Tarefas ->
a – Responda às perguntas sobre o texto que trata da violência doméstica na Bahia, uma por linha:
(i) Quantas denúncias por feminicídio foram apresentadas entre março de 2025 e março de 2026?
(ii) Em quantos pedidos de medidas protetivas o Ministério Público se manifestou nesse período?
(iii) Quem é a coordenadora do Núcleo de Enfrentamento às Violências de Gênero (Nevid)?
b – Reproduza o trecho do texto sobre violência doméstica na Bahia que começa nas palavras "Ministério Público do"; pare depois de "denúncias desse tipo.".

===== Texto para leitura =====

Ministério Público do Estado da Bahia denunciou à Justiça mais de 10 mil casos de violência doméstica entre março de 2025 e março de 2026. No mesmo período, foram apresentadas 247 denúncias por feminicídio.
O volume representa aumento em relação ao ciclo anterior, quando foram registradas 8.106 denúncias desse tipo.
Além das ações penais, o órgão também se manifestou em 27.916 pedidos de medidas protetivas no período, instrumento utilizado para tentar interromper situações de risco e proteger vítimas.
Segundo o coordenador do Centro de Apoio Operacional Criminal (Caocrim), Adalto Araújo, a atuação do Ministério Público envolve tanto a responsabilização dos agressores quanto iniciativas de prevenção. “Há um trabalho diário para combater essa realidade, com foco na proteção da mulher e na responsabilização dos autores”, afirmou.
Já a coordenadora do Núcleo de Enfrentamento às Violências de Gênero (Nevid), Sara Gama, destacou o impacto social dos números. “Cada dado representa vidas interrompidas, famílias destruídas e crianças que ficam órfãs”, disse.
De acordo com ela, muitos dos casos de feminicídio estão ligados à recusa de mulheres em manter relações abusivas, o que reforça a necessidade de ações preventivas e de conscientização.
O núcleo realizou mais de mil atendimentos a mulheres em situação de violência ao longo de 2025.
O MP-BA afirma que, além da atuação criminal, tem ampliado campanhas educativas e ações em escolas e espaços de atendimento à mulher, com foco na prevenção e no enfrentamento da violência de gênero.

===== Seção de dados =====

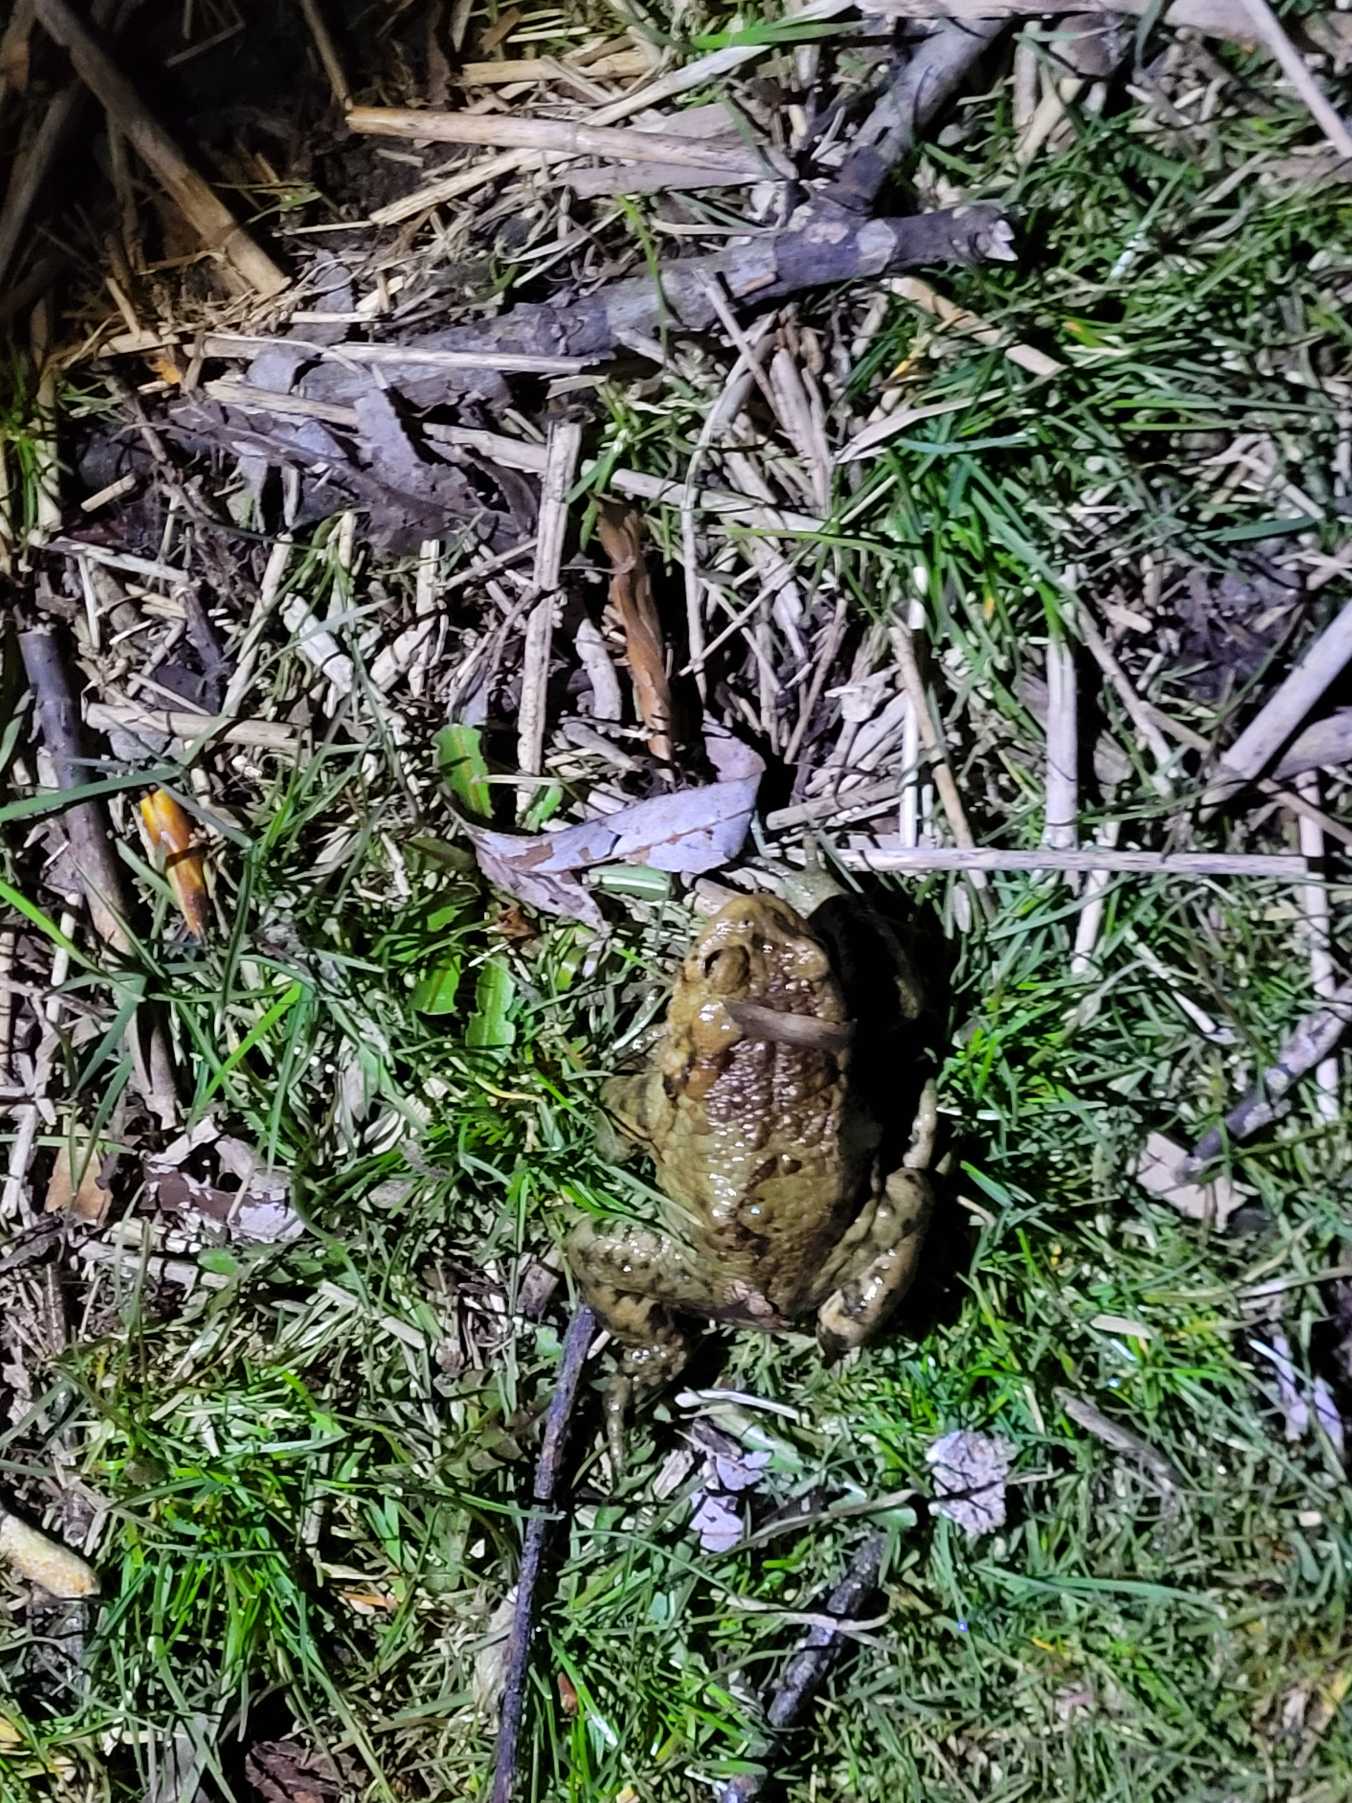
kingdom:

=====

Respostas numeradas ->
a –
(i) 247
(ii) 27.916
(iii) Sara Gama

b –
Ministério Público do Estado da Bahia denunciou à Justiça mais de 10 mil casos de violência doméstica entre março de 2025 e março de 2026. No mesmo período, foram apresentadas 247 denúncias por feminicídio.
O volume representa aumento em relação ao ciclo anterior, quando foram registradas 8.106 denúncias desse tipo.